Bayesian Verb Sense Clustering

Authors: Daniel Peterson, Martha Palmer

AAAI 2018 | Conference PDF | Archive PDF | Plain Text | LLM Run Details

Reproducibility Variable Result LLM Response
Research Type Experimental Relative to the prior state of the art, we improve accuracy on verb sense induction by over 20% absolute F1. ... Our best model shows a 4.5% absolute F1 improvement over the best non-PPMI model, with over an order of magnitude less computation time. Table 1 shows the clustering m PU, i PU, and F1 score (simple harmonic mean of m PU and i PU) for senses induced from various models (trained on Gigaword or Google Books syntactic n-grams corpora, with 100 and 200 topics.
Researcher Affiliation Academia Daniel W. Peterson, Martha Palmer University of Colorado {daniel.w.peterson,martha.palmer}@colorado.edu
Pseudocode Yes Algorithm 1 Sampling verb senses in the Dirichlet Multinomial mixture, Algorithm 2 Sampling verb senses with common topics, Algorithm 3 Clustering with Exponential Mixture of PPMI Vectors
Open Source Code No The paper does not provide any explicit statement or link for open-source code for the described methodology.
Open Datasets Yes We ran our sense induction on two datasets. The first, in order to permit direct comparison with prior work, was the Gigaword corpus (Parker et al. 2011).

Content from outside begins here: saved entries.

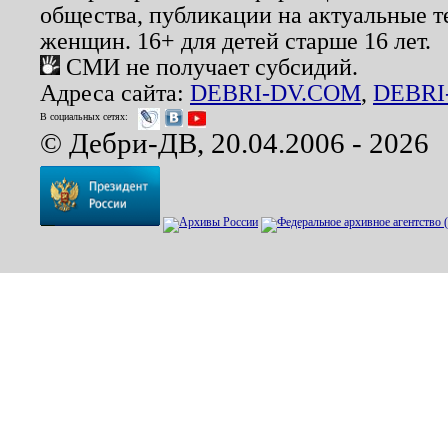
общества, публикации на актуальные 
женщин. 16+ для детей старше 16 лет.
СМИ не получает субсидий.
Адреса сайта:
DEBRI-DV.COM
,
DEBRI
В социальных сетях:
© Дебри-ДВ, 20.04.2006 - 2026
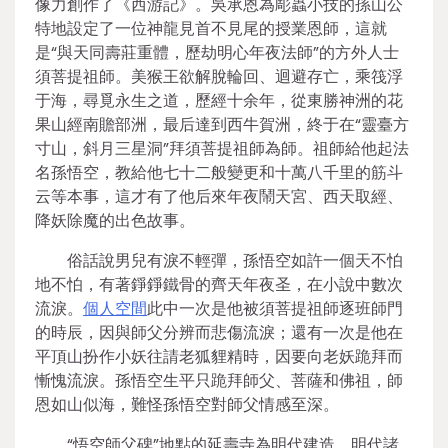
像力創作了《西游記》。吳承恩為彫蟲小技的孫山公
特地設定了一位神龍見首不見尾的授業恩師，這就
是“與天同壽莊重體，歷劫明心年夜法師”的方外人士
須菩提祖師。美猴王欲解脫輪回、迴避存亡，乘筏浮
于海，尋覓永生之道，歷經十余年，從東勝神洲的花
果山經南贍部洲，最后達到西牛賀洲，終于在“靈臺方
寸山，斜月三星洞”拜須菩提祖師為師。祖師給他起法
名孫悟空，教給他七十二般變更和十萬八千里的筋斗
云等本事，這才有了他后來年夜鬧天宮、西天取經、
降妖除魔的出色故事。
俗話說男兒有淚不輕彈，孫悟空如許一個天不怕
地不怕，有著錚錚鐵骨的齊天年夜圣，在小說中數次
流淚。
個人空間
此中一次是他被須菩提祖師逐班師門
的時辰，因與師父分辨而悲傷流淚；還有一次是他在
平頂山扮作小妖往請老狐貍精時，因要向老妖跪拜而
慚愧流淚。孫悟空生平只跪拜師父、菩薩和佛祖，師
恩如山似海，難怪孫悟空對師父情感至深。
“悟空師父碑”地點的延壽寺為明代建造。明代諸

The second is the freely-available Google Books syntactic n-grams corpus (Goldberg and Orwant 2013). ... We use instances from the Sem Link corpus (Palmer 2009), which has Verb Net class annotation.
Dataset Splits No The paper mentions 'test set' in the context of evaluation, but does not provide specific details on how the dataset was split into training, validation, and test portions (e.g., percentages or sample counts) to ensure reproducibility of data partitioning.

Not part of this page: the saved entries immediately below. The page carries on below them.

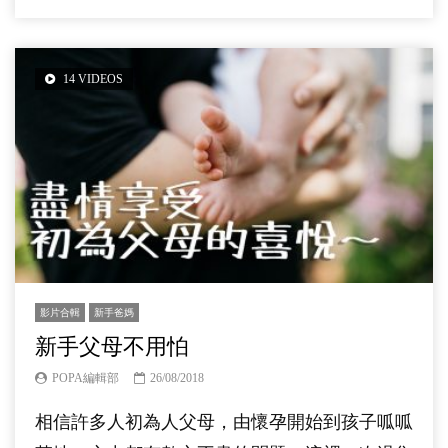
14 VIDEOS
影片合輯
新手爸媽
新手父母不用怕
POPA編輯部
26/08/2018
相信許多人初為人父母，由懷孕開始到孩子呱呱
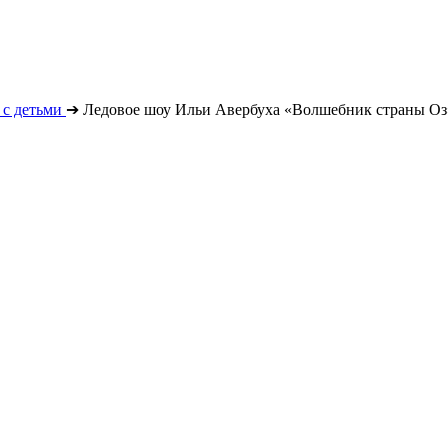
с детьми
➔
Ледовое шоу Ильи Авербуха «Волшебник страны Оз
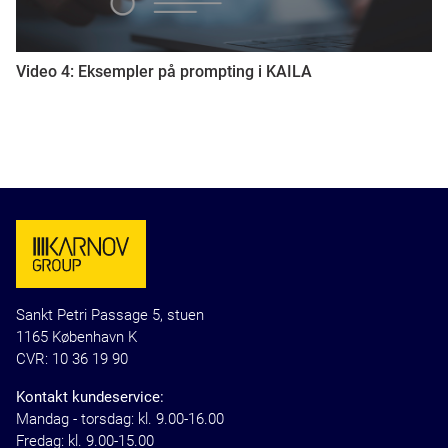
Video 4: Eksempler på prompting i KAILA
Sankt Petri Passage 5, stuen
1165 København K
CVR: 10 36 19 90
Kontakt kundeservice:
Mandag - torsdag: kl. 9.00-16.00
Fredag: kl. 9.00-15.00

Hardware Specification No The paper states 'Runtimes are measured in seconds, processed on the same single machine with roughly equivalent optimization,' but does not provide specific details about the hardware specifications of this machine (e.g., CPU, GPU models, memory).

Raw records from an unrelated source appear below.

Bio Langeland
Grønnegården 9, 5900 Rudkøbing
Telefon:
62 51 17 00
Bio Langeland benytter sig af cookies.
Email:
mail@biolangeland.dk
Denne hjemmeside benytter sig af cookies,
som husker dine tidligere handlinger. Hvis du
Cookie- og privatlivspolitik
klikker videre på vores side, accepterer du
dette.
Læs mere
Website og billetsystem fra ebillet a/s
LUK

Software Dependencies No The paper discusses various models and algorithms like LDA and Dirichlet Multinomial mixtures, but does not provide specific software dependencies with version numbers (e.g., programming language versions, library versions like PyTorch, TensorFlow, or scikit-learn).
Experiment Setup No The paper mentions general parameter ranges for `τ` ('[0.01, 1] produced reasonable results') and notes the use of 100 and 200 topics, but does not provide specific, concrete hyperparameter values (e.g., exact `τ` value used for best results, `α` value, specific number of iterations, or batch sizes) to fully reproduce the experimental setup.